RIYADH: Saudi Arabia’s Ministry of Industry and Mineral Resources has issued 138 new mining licenses during November, as part of its efforts to develop the mining sector in the Kingdom and maximize its contribution to diversifying the sources of income for the national economy.

The official spokesperson for the ministry, Jarrah Al-Jarrah, explained that the new mining licenses included 114 exploration licenses, 13 building materials quarry licenses, and seven survey licenses, as well as two surplus mineral ore licenses and two small-scale mining and mine exploitation licenses.

This comes according to the report of the National Center for Industrial and Mining Information, affiliated with the ministry, on mining indicators for November.

Al-Jarrah noted that the total number of valid mining licenses in the sector as of the end of November reached 2,719.

Building materials quarry licenses topped the list with 1,541, followed by exploration licenses with 842, then licenses for mining and small-scale mine exploitation with 255. Reconnaissance licenses came next with 66, and licenses for surplus mineral ores came last with 15.
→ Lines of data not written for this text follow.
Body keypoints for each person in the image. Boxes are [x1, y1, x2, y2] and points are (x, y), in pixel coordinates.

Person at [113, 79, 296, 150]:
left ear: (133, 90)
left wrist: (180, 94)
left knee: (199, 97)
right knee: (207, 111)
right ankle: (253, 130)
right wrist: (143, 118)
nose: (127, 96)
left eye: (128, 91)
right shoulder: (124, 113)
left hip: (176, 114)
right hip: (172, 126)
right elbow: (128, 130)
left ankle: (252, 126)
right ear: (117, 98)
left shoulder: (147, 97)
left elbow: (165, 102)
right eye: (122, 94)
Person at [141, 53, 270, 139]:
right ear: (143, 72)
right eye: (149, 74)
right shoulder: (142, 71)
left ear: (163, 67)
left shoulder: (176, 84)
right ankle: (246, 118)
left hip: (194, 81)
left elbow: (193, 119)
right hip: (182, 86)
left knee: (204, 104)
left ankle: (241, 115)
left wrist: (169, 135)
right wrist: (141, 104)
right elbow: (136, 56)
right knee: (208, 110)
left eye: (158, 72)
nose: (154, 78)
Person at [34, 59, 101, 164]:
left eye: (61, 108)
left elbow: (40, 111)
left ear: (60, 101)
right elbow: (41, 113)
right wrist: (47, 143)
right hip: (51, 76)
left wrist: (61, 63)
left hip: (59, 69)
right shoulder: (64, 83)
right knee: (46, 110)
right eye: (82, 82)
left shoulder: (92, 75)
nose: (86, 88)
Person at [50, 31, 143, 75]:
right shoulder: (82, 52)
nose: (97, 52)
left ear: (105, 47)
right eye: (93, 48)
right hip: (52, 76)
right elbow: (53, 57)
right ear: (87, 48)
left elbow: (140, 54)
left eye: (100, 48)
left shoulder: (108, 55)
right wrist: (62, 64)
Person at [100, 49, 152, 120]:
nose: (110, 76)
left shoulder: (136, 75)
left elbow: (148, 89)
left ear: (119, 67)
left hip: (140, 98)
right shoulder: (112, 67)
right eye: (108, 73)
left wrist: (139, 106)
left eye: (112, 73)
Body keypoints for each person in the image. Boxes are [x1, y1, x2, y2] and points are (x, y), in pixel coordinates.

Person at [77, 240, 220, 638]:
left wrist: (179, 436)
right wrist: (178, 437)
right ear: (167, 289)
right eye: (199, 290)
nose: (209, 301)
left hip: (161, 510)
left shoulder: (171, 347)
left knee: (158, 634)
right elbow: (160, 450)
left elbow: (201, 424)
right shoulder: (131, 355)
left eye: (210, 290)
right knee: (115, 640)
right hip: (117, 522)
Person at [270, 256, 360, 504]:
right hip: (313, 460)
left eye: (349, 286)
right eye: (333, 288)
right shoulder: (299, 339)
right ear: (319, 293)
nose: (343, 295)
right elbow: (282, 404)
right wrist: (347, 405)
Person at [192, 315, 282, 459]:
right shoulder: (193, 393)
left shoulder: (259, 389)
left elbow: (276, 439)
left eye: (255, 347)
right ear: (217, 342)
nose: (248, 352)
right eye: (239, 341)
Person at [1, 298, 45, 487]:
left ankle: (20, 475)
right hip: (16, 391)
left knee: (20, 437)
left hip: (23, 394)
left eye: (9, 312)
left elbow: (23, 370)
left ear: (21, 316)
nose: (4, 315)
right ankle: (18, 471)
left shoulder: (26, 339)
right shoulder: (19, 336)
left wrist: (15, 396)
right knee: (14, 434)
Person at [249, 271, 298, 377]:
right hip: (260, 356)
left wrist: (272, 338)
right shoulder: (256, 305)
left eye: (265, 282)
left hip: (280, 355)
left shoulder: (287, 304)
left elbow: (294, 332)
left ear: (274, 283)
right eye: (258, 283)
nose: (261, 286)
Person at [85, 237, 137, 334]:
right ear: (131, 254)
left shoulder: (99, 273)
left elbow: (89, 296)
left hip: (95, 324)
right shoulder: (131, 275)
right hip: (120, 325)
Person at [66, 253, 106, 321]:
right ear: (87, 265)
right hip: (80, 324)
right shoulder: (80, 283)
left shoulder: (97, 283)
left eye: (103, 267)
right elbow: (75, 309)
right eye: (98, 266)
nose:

He pointed out that the Mining Investment Law and its implementing regulations specify six types of mining licenses.

These include an exploration license, which covers all types of minerals for two years and is renewable; a reconnaissance license for all types of minerals for five years for minerals in categories A and B; a license for category C minerals for one year; and a general-purpose license linked to a mining or small-scale mine license.